(TNS) -- Illinois needs to spend $43 billion over the next 10 years to fix roads and update damaged infrastructure, says the Metropolitan Planning Council. That’s a pretty big bill, but the Council argues it could be worse if the state ignores it — and Illinois has already been lax in raising funds for transportation.
Illinois hasn’t raised the gas tax since 1991, which means there’s been less and less money coming in for infrastructure. From Crain’s Chicago Business:
Since 1991, the average amount a person pays in Illinois gas tax has dropped 40 percent, even as construction costs have risen. The portion of roads in good shape has dropped from 90 percent a decade ago to 79 percent now and is on track to hit 62 percent by 2021. And only two-thirds of Chicago Transit Authority and Metra equipment and facilities are in good repair.
But Illinois is in the midst of a budget mess where everyone agrees taxes need to go up, and higher taxes are not a popular political move. Still, some ideas have been thrown around — the big two include raising the gas tax or adding a mileage tax. We’ll discuss what each involve and how that could help Illinois’ failing roads.
The MPC argues the state will need to raise $2.7 billion a year, half to spend and half to go towards bonds:
This is equivalent to a $0.30/gal increase in state motor fuel taxes and a 50 percent increase in vehicle registration fees. The tax and fees should be indexed to the consumer price index to keep pace with inflation. MPC recommends the state constitution be amended to create a transportation trust fund to protect this revenue.

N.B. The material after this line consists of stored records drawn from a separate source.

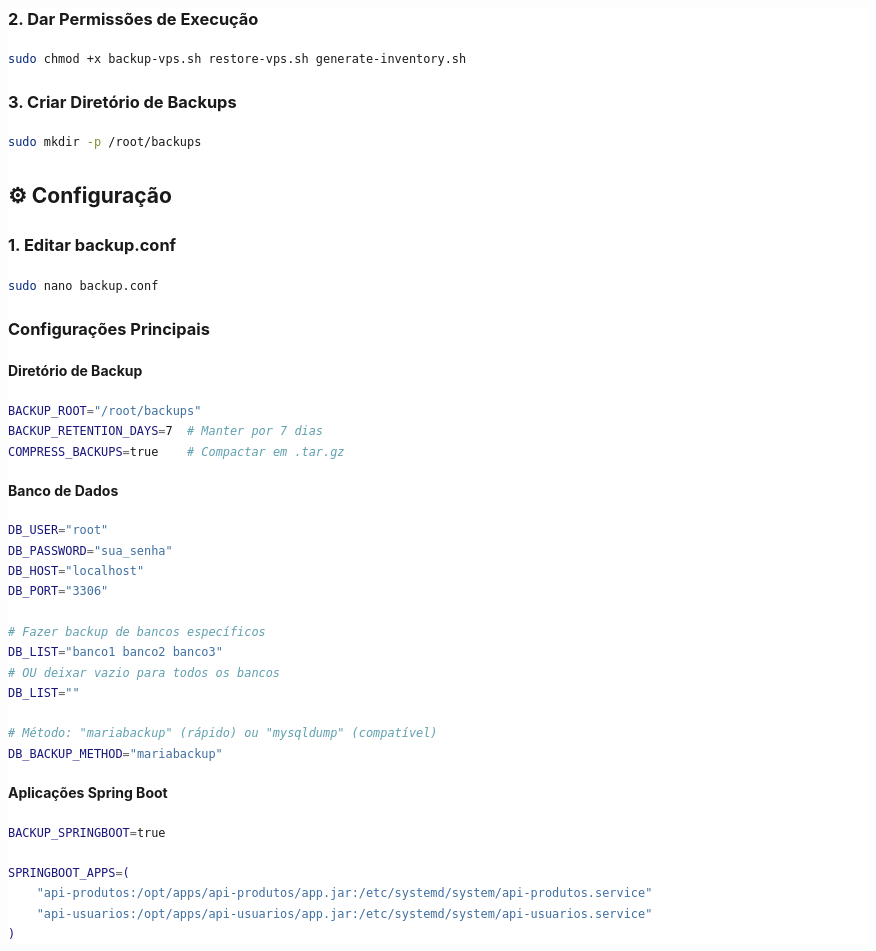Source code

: ### 2. Dar Permissões de Execução

```bash
sudo chmod +x backup-vps.sh restore-vps.sh generate-inventory.sh
```

### 3. Criar Diretório de Backups

```bash
sudo mkdir -p /root/backups
```

## ⚙️ Configuração

### 1. Editar backup.conf

```bash
sudo nano backup.conf
```

### Configurações Principais

#### Diretório de Backup
```bash
BACKUP_ROOT="/root/backups"
BACKUP_RETENTION_DAYS=7  # Manter por 7 dias
COMPRESS_BACKUPS=true    # Compactar em .tar.gz
```

#### Banco de Dados
```bash
DB_USER="root"
DB_PASSWORD="sua_senha"
DB_HOST="localhost"
DB_PORT="3306"

# Fazer backup de bancos específicos
DB_LIST="banco1 banco2 banco3"
# OU deixar vazio para todos os bancos
DB_LIST=""

# Método: "mariabackup" (rápido) ou "mysqldump" (compatível)
DB_BACKUP_METHOD="mariabackup"
```

#### Aplicações Spring Boot
```bash
BACKUP_SPRINGBOOT=true

SPRINGBOOT_APPS=(
    "api-produtos:/opt/apps/api-produtos/app.jar:/etc/systemd/system/api-produtos.service"
    "api-usuarios:/opt/apps/api-usuarios/app.jar:/etc/systemd/system/api-usuarios.service"
)
```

To acknowledge the effect of these increases on lower- and middle-income Illinoisans, the state earned income tax credit should double to 20 percent of the federal amount.
Because the state’s motor fuel tax has been unchanged for so long, Illinoisans are paying far less for road maintenance today when inflation is calculated:
Of course, not everyone is happy with that proposal. The Illinois Chamber of Commerce says Illinois needs to look into other options to fix roads. The Chamber’s recommendation includes an increased state income tax and a lower wholesale gas tax, while getting rid of some tax exemptions for goods like food and medicine.
Senate President John Cullerton has proposed a different way to get around a gas tax hike; a mileage tax. Illinoisans would pay 1.5 cents per mile in one of three payment options. From the Daily Herald:
Drivers could have a device that tracks the miles through geolocation technology, charging only for the miles driven on public highways and roads.
Alternatively, they could have an odometer tracker, which reports only number of miles driven, not where. The downside to this, notes Susan Martinovich of CH2M, an environmental and engineering consulting firms, is that drivers would be charged for miles driven out of state.
Finally, Illinoisans could opt out of installing any devices and pay a flat mileage tax of 1.5 cents per mile for 30,000 miles.
A mileage tax would also help the state raise revenue even as gas usage declines, thanks to better fuel efficiency and electric cars. The MPC’s plan also recommended Illinois stop raising funds tied to gas purchases eventually. It pushed for a mileage tax system by 2025.